The project reaffirms the commitment of the Sabah Forestry Department (the implementing partner) and the UNDP to implement and to achieve the project's key objective, which is to institutionalise a multi-use forest landscape planning and management model that brings the management of critical protected areas and connecting landscapes under a common management umbrella.

The implementation will be sustainably funded by revenues generated within the area, according to a press statement issued in conjunction with the MoU signing.

The quarter-million-hectare project site is located within Yayasan Sabah's Sustainable Forest Management Licence Agreement Area (SFMLA) in Kalabakan-Gunung Rara Forest Reserves.

First signed in June 2012, assistance from GEF for this six-year project will strengthen the conservation of this largest area of mostly contiguous forest in Sabah and one of the remaining forest landscapes in Borneo.

The GEF's intervention amounts to US$4.4 million with co-financing (US$19.5 million) from implementing partners, that is, the Sabah Forestry Department and WWF-Malaysia.
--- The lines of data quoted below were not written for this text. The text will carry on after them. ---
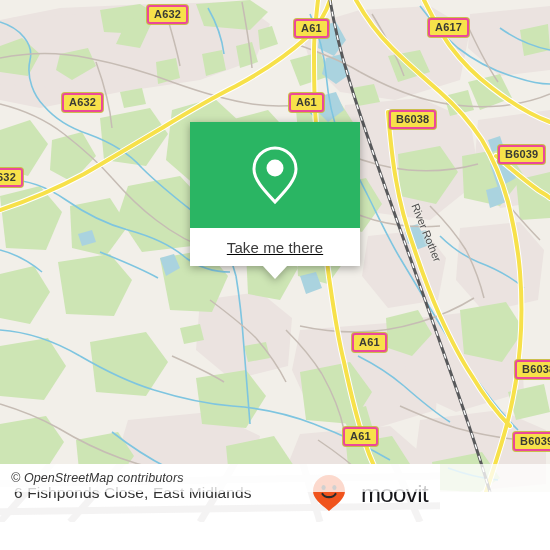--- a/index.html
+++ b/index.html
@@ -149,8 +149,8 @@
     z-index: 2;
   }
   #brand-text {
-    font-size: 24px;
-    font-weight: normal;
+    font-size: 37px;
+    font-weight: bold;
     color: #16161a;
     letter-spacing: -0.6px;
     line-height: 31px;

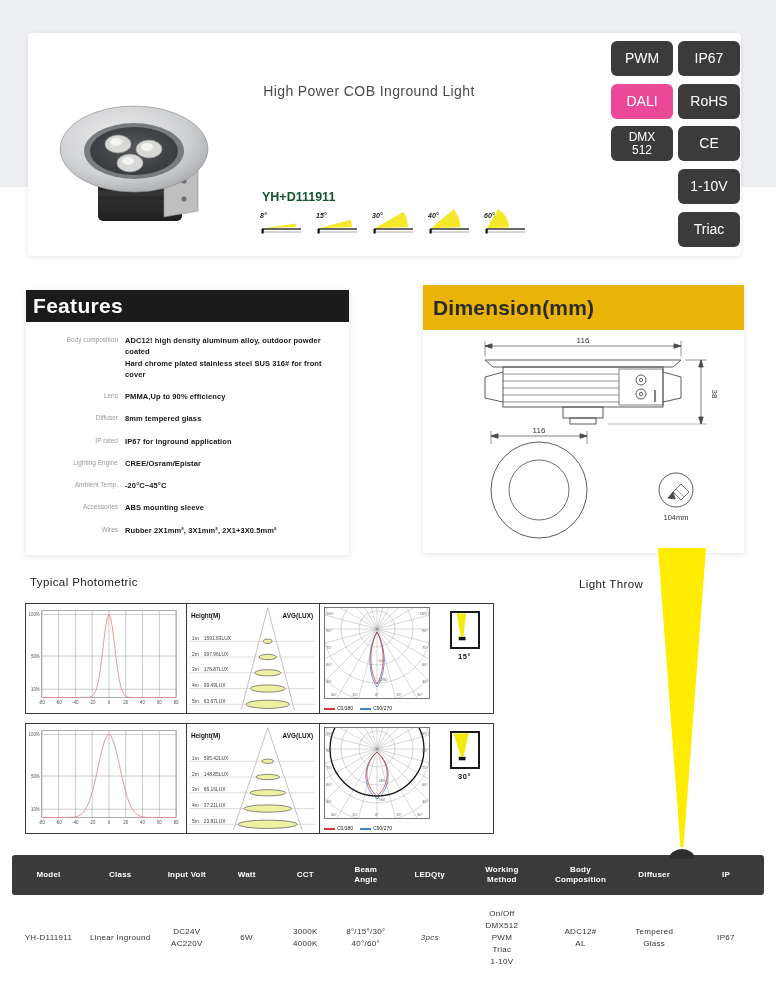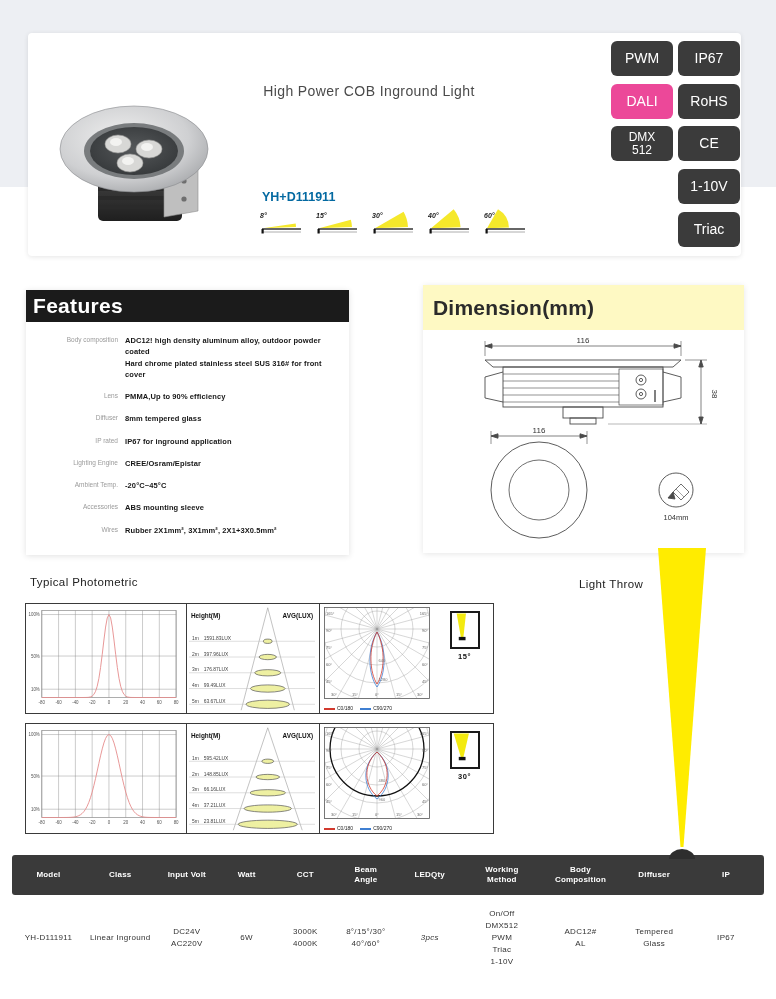--- a/index.html
+++ b/index.html
@@ -15,7 +15,7 @@
   .product-art{position:absolute;left:18px;top:56px;width:178px;height:155px;}
   .card-title{position:absolute;left:196px;top:50px;width:290px;text-align:center;
               font-size:14px;color:#4a4a4a;letter-spacing:.4px;}
-  .card-model{position:absolute;left:234px;top:157px;font-size:12.5px;font-weight:bold;color:#0369a1;}
+  .card-model{position:absolute;left:234px;top:157px;font-size:12.5px;font-weight:bold;color:#14532d;}
   .beam-icons{position:absolute;left:231px;top:176px;display:flex;gap:12px;}
   .beam-icon{width:44px;height:27px;}
   .badge-col{position:absolute;top:8px;display:flex;flex-direction:column;gap:7.7px;}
Under the MoU, both parties will undertake to work together in deciding on the concrete forms of activities of the agreements, which amongst others include the following:

O Revive plans for the southern block of mosaic plantation to reduce its gross area to <15,000 hectares and retain a substantial (mostly >5km wide), fully protected natural forest buffer (with Class1 Forest Reserve protection status) to the Maliau Basin Conservation Area.

O Establish a >7000-hectare corridor between the INIKEA (Sg Tiagau Forest Reserve) area and Mt Magdalena Forest Reserve to maintain north-south connectivity of natural forest areas within the project landscape.

O Confirm the principle of land-use 'flexibility', that is the land use can be modified on the basis of ecological and economic models developed during project implementation - with and changes made only in the context of enhancing or further protecting biodiversity and promoting landscape connectivity in the long term.

O Develop a transparent, auditable mechanism for the re-investment of a sufficient portion of the revenues generated within the landscape, over an agreed time period, to support conservation, mitigation and restoration activities adequate to satisfy both the Sabah Government's co-financing commitments and the project's agreed no net loss of biodiversity target; and

O Towards the end of the project, project outcomes including financial statistics on revenue generated for conservation and maps showing the agreed land-use patterns will be publicised and disseminated through public media, conference papers and academic journals.

The commitment undertakings should lead the GoM-UNDP-GEF project potential to provide a highly relevant case study that reflects many of the major production, mitigation and conservation challenges facing policy makers and land management agencies across Southeast Asia, according to the press release.

Caption: Mannan and Chacko at the MoU signing.